### What the task asks
Repeat the entries exactly, and do not carry the pictures over.

### Material provided

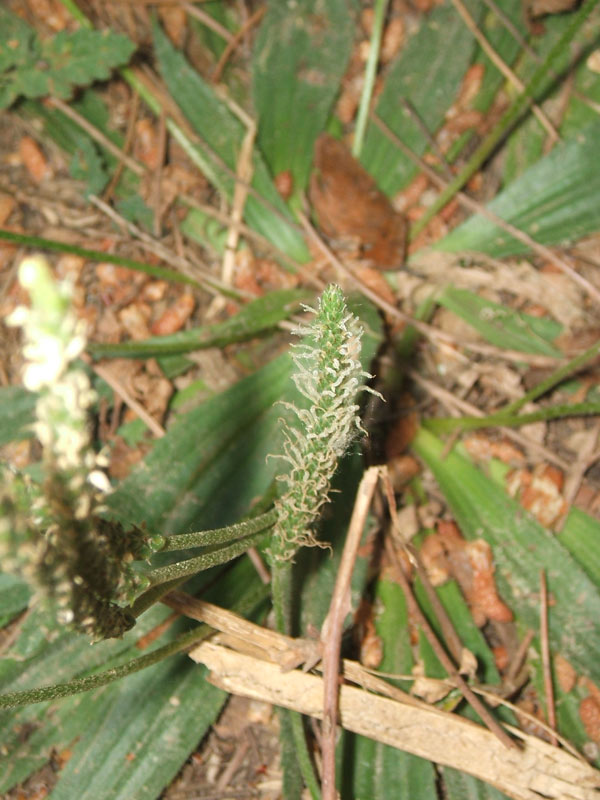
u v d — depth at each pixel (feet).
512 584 0.59
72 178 0.75
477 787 0.53
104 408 0.65
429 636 0.55
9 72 0.72
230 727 0.58
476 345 0.68
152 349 0.61
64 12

### Response area
u v d — depth at each pixel (feet).
512 584 0.59
72 178 0.75
477 787 0.53
104 408 0.65
429 636 0.55
9 72 0.72
230 727 0.58
476 345 0.68
152 349 0.61
64 12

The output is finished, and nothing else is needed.